But what this trend has done is take what were once simple, almost mindless steps in a woman’s everyday routine and made them a checklist for success. Just see WikiHow for instructions! Women who make their lives a step-by-step guide and stick to it as if it were gospel have become a stereotype. It’s no longer about empowering yourself through self-care – it’s all for the aesthetic. As Emma Luxe explores: “[That Girl’s] aesthetics are beautiful because she’s plucked from the pages of Pinterest” and that’s where the problem lies. Once again, women are pitted against each other. This trend masquerades itself as a methodology for women to be the best versions of themselves when in actuality, it’s stoking a rivalry between them. Moreover, this notion of how to become “That Girl” shackles women to rigorous routines – it pressurises the women who don’t do it, and undermines women who don’t do it enough, all the while reinforcing this idea that without this step-by-step guide to life, they can’t be successful.

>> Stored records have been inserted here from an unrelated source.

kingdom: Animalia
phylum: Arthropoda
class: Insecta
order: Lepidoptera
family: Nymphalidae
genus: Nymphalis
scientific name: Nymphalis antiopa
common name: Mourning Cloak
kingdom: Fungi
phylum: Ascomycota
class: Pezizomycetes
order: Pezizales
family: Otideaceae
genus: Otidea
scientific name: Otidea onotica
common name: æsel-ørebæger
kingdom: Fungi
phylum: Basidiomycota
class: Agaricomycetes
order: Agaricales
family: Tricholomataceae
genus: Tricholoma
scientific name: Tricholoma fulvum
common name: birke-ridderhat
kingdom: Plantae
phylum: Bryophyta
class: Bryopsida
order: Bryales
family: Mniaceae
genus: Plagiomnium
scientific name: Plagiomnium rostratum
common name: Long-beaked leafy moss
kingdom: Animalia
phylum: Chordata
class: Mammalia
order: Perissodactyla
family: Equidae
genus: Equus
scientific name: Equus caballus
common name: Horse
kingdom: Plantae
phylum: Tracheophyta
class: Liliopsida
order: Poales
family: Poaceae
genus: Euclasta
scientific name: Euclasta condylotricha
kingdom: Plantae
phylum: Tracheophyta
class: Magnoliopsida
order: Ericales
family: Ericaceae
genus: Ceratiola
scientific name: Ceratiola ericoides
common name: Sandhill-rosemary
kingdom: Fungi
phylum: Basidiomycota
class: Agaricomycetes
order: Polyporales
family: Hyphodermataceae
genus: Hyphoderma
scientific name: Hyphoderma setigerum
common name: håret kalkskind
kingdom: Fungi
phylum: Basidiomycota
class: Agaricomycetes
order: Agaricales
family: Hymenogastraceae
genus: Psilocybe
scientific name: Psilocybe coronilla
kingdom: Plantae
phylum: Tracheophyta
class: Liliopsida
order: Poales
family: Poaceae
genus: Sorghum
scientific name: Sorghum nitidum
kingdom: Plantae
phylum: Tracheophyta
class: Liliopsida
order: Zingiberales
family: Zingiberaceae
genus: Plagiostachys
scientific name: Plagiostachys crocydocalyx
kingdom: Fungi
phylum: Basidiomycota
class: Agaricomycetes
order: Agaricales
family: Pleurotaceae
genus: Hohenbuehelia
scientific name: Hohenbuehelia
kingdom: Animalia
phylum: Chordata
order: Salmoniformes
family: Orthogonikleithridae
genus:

What is at risk with this trend is the risk with anything considered vogue – individuality, self-expression, and self-confidence. This is not about people who are into these routines, they are for the most part invigorating and productive, but what about the women who these trends don’t work for? For the women who do things differently? What happened to being “just a girl” – a girl who knows her worth?
Emma Luxe states in her final thoughts: “You don’t have to be perfect every single day to become “that girl”…If the new routine you come up with isn’t working for you, change it until it is”. Stop enforcing routines, the dos and donts to be a certain woman. Just be you.